§ Selected extract
A new five-year study recently concluded in Greece: “The structure-function relationship of oncogenic LMTK3.” The study was conducted by seven institutions in a collaboration effort between three countries in order to determine the structure of LMTK3, which is an important component in the cellular control center. Scientists already know that LMTK3 makes various cancer treatments ineffective. The question is why.
Professor Georgios Giamas os Cancer Cell Signaling at the University of Sussex said, “By solving the crystal structure of LMTK3, we have demonstrated that it possesses all of the hallmarks of an active protein kinase. LMTK3 plays a pivotal role in controlling cellular processes, and we have previously shown that active LMTK3 makes some cancer treatments (eg. chemotherapy and endocrine therapies) less effective.”
Reversing this trend could result in new therapies for various forms of cancer, breast cancer included.
Giamas said, “We are now in the process of taking this research to the next stage by developing LMTK3 specific drugs. We hope that in the next five years we will be undertaking clinical trials, which is incredibly quick for this type of process.”

§ Provided information

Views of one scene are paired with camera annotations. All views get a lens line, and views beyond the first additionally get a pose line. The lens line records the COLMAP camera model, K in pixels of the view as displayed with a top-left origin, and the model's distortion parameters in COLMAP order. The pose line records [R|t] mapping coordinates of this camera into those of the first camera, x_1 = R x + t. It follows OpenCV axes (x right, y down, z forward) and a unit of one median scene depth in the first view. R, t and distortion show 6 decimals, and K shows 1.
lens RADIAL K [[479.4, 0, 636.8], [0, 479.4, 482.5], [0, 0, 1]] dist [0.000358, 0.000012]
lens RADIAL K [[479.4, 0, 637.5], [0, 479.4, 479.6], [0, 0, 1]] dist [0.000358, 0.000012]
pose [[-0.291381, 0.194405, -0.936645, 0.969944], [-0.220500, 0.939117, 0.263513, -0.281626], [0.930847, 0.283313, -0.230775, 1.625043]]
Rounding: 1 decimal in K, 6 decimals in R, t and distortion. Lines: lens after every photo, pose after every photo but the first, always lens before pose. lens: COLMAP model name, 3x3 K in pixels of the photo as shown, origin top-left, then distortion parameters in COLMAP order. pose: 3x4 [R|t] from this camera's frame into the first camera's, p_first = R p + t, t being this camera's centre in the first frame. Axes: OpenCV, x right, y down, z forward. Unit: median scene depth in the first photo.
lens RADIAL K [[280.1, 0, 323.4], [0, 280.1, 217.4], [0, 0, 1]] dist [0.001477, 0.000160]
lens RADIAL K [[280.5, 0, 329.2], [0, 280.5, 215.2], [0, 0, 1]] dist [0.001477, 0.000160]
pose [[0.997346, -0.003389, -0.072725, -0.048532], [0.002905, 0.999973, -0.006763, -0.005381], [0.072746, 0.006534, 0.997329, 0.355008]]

§ Work instructions
[1] Using the article on the LMTK3 study, answer these:
(a) How many institutions conducted the study?
(b) Which treatments are named as examples of those that active LMTK3 makes less effective?
(c) Within how many years does Giamas hope to be running clinical trials?
[2] In the LMTK3 article, rewrite the part between "Professor Georgios Giamas" and "breast cancer included.", inclusive, and swap "breast cancer" for "lung cancer".

§ Solution set
[1]
(a) Seven.
(b) Chemotherapy and endocrine therapies.
(c) Five.

[2]
Professor Georgios Giamas os Cancer Cell Signaling at the University of Sussex said, “By solving the crystal structure of LMTK3, we have demonstrated that it possesses all of the hallmarks of an active protein kinase. LMTK3 plays a pivotal role in controlling cellular processes, and we have previously shown that active LMTK3 makes some cancer treatments (eg. chemotherapy and endocrine therapies) less effective.”
Reversing this trend could result in new therapies for various forms of cancer, lung cancer included.